The lower tax rates for domestically made cigarettes were enacted to ensure clarity, as more foreign investors are now doing business in Myanmar, U Kyaw Kyaw said. “We modified the law to be more specific in some areas, and we wanted to base taxes on market prices to prevent transfer pricing.”

Local cigarettes are currently taxed at the same rate as imported ones, but from April 1, 20-cigarette packs with a market price of K400 will be taxed K60 each. Taxes will rise gradually, depending on price, to K300 for packs costing more than K800 each.

The government had initially proposed a 120pc tax on local cigarettes costing more than K3000 a pack, but the Pyidaungsu Hluttaw’s joint bill committee decided against it.

The government draft law also included nine alcohol tax brackets, but the bill committee finally decided on 16 (see table). These range from K56 per litre of liquor or beer sold for less than K500, to K3375 on each litre sold for K10,001-K20,000. Beer or liquor priced at more than K20,000 per litre, as well as imports, will be taxed at 60pc.

In the draft bill, the Union government had proposed levying a 60pc tax on all beer and liquor sold at more than K10,000 per litre.

The government had also proposed taxing all wine at a single rate – 50pc of the market price – but the hluttaw committee instead came up with 16 different rates for locally produced wine (see table).

The committee made a number of other changes to the original government draft including raising the tax revenue target for the coming year to K2.4869 trillion, adding K1.4 billion to the original figure.

This does not include the income expected to come from a 5pc commercial tax on apartments sold to foreigners under a new condominium law.

The committee also added a provision aimed at encouraging people to disclose their source of income, as proposed by U Win Myint, the Pyithu Hluttaw representative for Hlaing township.

If the source of income can be proved, it will not be taxed if it is spent on buying, developing or starting a business, or buying a property. Those who cannot offer proof will be taxed 15pc on invested income, if their total income is lower than K30 million, 20pc if it is lower than K100 million and K30pc on any additional income.

The only changes to income tax are to the lowest bracket – this year, income of less than K2 million is tax-free, and 5pc tax is charged on income between K2 million and 5 million.

Next year, those earning less than K4.8 million a year will be exempt from paying tax.

Income between K4.8 million and K5 million will be taxed at 5pc, income up to K10 million will be taxed at 10pc, 15pc will be charged on income up to K20 million, 20pc on income up to K30 million and 25pc on anything above K30 million.

The new bill also includes incentives for reporting on tax evasion – 10pc of each penalty collected by the Internal Revenue Department will be paid to the informer, and 20pc to the investigative team. Whistleblower identities will not be made public.
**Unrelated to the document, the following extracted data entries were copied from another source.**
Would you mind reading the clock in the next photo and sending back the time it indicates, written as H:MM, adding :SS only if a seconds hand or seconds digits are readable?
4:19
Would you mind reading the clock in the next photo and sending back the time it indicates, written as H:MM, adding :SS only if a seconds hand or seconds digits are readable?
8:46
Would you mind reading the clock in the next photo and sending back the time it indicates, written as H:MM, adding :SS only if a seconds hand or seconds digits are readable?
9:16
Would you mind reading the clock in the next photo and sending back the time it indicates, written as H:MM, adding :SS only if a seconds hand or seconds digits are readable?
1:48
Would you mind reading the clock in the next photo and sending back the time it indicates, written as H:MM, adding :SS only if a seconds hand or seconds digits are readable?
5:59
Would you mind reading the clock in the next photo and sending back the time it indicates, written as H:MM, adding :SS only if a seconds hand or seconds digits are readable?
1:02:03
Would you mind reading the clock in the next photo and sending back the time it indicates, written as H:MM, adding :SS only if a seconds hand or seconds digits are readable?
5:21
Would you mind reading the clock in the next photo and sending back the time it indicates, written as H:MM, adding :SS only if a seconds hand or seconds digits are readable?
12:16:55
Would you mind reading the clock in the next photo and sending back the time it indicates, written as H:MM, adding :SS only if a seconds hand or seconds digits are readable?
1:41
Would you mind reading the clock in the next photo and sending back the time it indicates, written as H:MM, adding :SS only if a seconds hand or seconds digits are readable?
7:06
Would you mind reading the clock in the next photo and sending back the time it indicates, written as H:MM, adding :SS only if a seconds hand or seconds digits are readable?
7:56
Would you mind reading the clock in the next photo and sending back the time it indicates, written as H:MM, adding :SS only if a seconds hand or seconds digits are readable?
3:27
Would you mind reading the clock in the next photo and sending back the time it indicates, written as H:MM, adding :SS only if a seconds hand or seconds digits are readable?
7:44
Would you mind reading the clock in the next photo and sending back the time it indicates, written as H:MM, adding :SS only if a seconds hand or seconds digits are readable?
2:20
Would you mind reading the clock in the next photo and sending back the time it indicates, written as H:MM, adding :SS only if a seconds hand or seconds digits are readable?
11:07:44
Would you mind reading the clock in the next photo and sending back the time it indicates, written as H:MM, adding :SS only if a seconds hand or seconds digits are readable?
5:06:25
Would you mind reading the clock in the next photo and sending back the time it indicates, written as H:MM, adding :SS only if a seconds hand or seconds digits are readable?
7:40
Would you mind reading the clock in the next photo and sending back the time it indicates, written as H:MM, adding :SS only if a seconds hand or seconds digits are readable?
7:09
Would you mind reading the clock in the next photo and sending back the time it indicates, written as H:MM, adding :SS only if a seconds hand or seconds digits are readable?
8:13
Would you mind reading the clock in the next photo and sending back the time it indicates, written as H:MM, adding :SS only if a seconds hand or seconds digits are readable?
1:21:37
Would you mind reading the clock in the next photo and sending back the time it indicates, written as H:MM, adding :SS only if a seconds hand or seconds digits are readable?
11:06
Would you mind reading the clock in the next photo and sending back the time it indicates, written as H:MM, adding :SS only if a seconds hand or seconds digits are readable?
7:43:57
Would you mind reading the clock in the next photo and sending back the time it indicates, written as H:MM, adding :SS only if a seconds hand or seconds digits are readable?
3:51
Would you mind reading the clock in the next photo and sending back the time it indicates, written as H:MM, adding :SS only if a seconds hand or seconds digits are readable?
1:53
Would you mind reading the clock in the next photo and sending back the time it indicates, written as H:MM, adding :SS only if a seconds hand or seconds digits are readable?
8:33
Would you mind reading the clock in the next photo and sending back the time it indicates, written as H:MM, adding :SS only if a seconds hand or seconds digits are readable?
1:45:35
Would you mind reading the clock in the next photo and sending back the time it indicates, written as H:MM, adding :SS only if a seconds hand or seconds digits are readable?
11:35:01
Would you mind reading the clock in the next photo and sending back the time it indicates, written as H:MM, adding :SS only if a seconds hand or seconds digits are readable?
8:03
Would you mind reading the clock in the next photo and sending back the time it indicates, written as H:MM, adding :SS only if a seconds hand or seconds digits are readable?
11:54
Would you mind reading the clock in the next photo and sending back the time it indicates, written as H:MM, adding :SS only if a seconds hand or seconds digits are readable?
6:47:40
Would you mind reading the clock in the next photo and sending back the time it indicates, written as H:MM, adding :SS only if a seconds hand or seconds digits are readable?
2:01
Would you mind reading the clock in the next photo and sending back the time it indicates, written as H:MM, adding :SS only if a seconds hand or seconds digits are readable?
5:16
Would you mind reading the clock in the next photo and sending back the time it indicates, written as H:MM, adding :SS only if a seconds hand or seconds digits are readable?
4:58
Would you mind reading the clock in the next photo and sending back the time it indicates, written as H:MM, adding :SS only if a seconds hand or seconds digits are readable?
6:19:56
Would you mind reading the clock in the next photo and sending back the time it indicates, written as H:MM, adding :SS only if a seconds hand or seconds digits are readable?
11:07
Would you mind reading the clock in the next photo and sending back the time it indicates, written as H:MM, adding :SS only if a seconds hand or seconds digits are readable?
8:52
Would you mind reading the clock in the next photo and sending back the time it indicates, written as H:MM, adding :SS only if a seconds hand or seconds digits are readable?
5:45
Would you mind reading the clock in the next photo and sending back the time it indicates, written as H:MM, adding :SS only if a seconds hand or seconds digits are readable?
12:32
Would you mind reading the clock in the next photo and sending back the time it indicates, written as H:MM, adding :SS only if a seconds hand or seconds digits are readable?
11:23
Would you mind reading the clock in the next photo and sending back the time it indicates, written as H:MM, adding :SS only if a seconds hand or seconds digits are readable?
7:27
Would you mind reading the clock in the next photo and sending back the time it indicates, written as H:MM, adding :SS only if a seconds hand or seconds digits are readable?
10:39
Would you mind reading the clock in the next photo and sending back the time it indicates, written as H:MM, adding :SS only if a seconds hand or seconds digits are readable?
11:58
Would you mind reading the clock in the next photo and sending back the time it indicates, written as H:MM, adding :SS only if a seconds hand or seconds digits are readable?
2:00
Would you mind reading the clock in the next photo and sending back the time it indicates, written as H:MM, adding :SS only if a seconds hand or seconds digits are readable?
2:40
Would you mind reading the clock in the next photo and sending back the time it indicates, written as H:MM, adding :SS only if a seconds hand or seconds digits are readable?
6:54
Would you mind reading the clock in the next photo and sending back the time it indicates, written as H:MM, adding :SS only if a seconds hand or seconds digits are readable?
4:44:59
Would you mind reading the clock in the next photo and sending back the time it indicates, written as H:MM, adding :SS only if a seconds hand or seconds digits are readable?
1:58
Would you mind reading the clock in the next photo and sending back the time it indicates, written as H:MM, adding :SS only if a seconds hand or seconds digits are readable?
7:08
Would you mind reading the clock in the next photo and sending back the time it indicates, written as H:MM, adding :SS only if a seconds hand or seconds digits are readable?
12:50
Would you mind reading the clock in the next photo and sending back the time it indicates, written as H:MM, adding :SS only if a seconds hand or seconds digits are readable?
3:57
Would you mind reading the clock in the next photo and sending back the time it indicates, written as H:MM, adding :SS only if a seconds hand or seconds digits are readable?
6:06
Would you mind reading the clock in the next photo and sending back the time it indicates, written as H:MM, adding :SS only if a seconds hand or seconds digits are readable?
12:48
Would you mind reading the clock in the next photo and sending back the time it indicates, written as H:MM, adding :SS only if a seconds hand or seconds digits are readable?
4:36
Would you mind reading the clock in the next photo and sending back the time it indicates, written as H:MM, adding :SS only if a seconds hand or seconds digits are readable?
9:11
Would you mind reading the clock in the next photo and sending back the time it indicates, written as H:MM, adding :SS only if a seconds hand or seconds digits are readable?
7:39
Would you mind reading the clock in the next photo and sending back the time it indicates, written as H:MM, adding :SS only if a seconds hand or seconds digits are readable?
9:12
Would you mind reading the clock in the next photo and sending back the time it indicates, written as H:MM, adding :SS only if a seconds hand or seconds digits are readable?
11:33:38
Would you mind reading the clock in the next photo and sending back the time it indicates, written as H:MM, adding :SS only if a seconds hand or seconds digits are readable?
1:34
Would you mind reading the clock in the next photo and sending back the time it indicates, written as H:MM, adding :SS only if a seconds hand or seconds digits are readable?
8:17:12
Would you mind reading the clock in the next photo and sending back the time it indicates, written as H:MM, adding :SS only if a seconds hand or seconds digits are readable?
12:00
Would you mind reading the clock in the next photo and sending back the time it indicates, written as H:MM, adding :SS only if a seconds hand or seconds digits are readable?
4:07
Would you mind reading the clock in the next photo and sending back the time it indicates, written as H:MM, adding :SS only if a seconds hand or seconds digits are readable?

This provision was not included in the government’s original draft of the bill, but was added by the bill committee, with a view to reining in tax evasion, U Thein Tun Oo, Pyithu Hluttaw representative for Mandalay Region’s Amarapura township, told parliament on January 22.

The government continues to struggle with tax evasion.

The Large Taxpayers Office, set up in 2014, has met with some success by holding an annual awards ceremony to publicly congratulate corporate taxpayers, but this approach is harder to orchestrate on a wider scale.